I can not write about anything other than myself here, really. For that I apologize and I wish it could be different but that's what this is. This is, for real, a huge part of my therapy and you, the reader, are of no importance. No one has to read this but I have to leave it open for people to read or it will not help me. If I put this in one of my many private journals it does not do any good and then someone finds it. When people read something that they are not supposed to they tend to overreact. That is one reason this is semi-public, it can not be that serious if I am willing to let just about anyone read my private thoughts. These can not be my most private thoughts, right? Yes, in a way. I am fairly honest here. I reveal way too much according to, well, just about everyone who acknowledges to have read this and actually communicates with me on a regular basis. I am sure there are those who read bits and pieces and think, "oh, Danny's drunk again" or "he's looking for attention and pity, how pathetic" and whatever, I get it, you think you know me. You don't and as much as I would like to say I don't care, I do. Not that much but I do wish those people would give me a chance. That, though, is not going to happen for those people don't give others chances. They make their erroneous assumptions and they move on.

See what I mean? I can not title this; it isn't anything in particular. It is brain diarrhea. I have the mental shits. That's why I wear a hat.

So, what was today?

Well, it's safe to say that it resembled those before it.

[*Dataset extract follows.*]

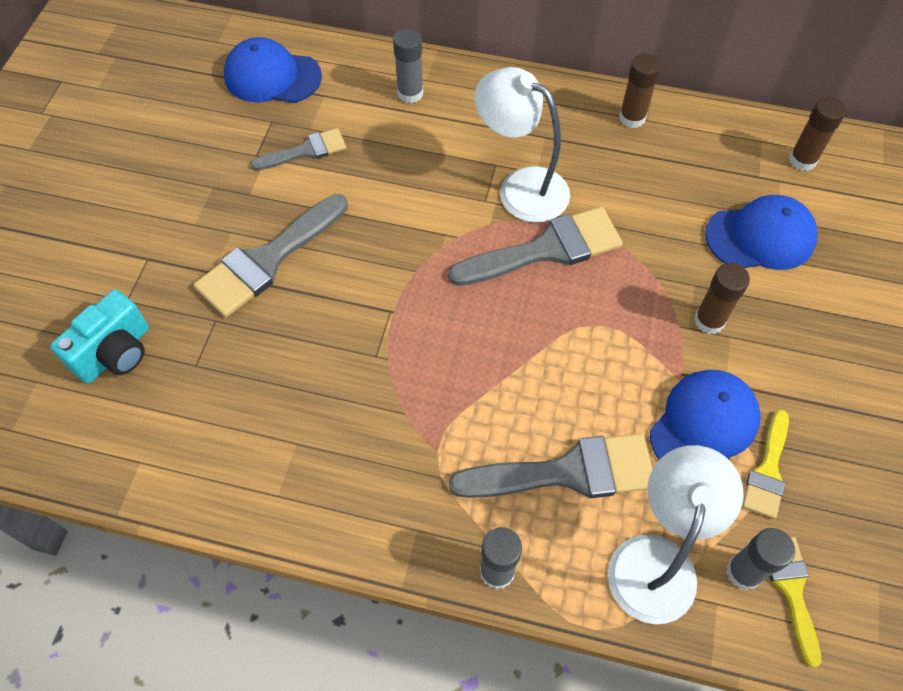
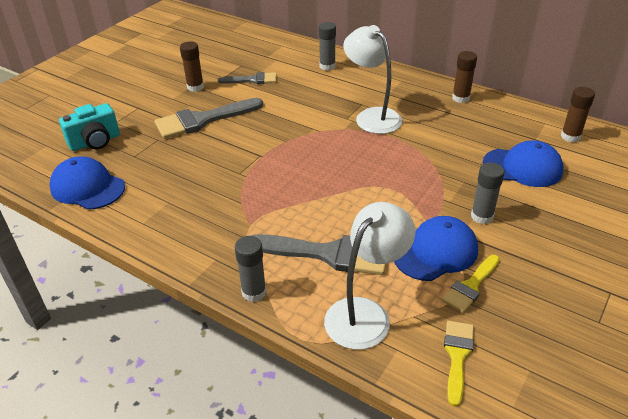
camera: 20 degrees right, 20 degrees down
blue cap [224,37,322,103] -> blue cap moved to [49,156,125,210]
grey brush [448,207,623,286] -> none
brown glue stick [694,263,750,334] -> brown glue stick moved to [180,42,204,92]
grey glue stick [726,528,795,590] -> grey glue stick moved to [471,162,504,224]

Today was a series of let downs, a three course of failings, an extra large pizza of broken dreams all for me, a quart of disappointment eaten straight from the carton, and the stomach ache of tonight is upon me as a reminder of my overindulgence of hopelessness. So many things that have slipped through my fingers this year; too many "you almost had it but" situations for only two months. Now, this month is going to test my tolerance for disappointment and horror. I know I will get through it but I wish I wouldn't. I wish this was it. I wish all of this would fucking stop. I am sick of repeating myself. Walking talking dumb ass Sisyphus.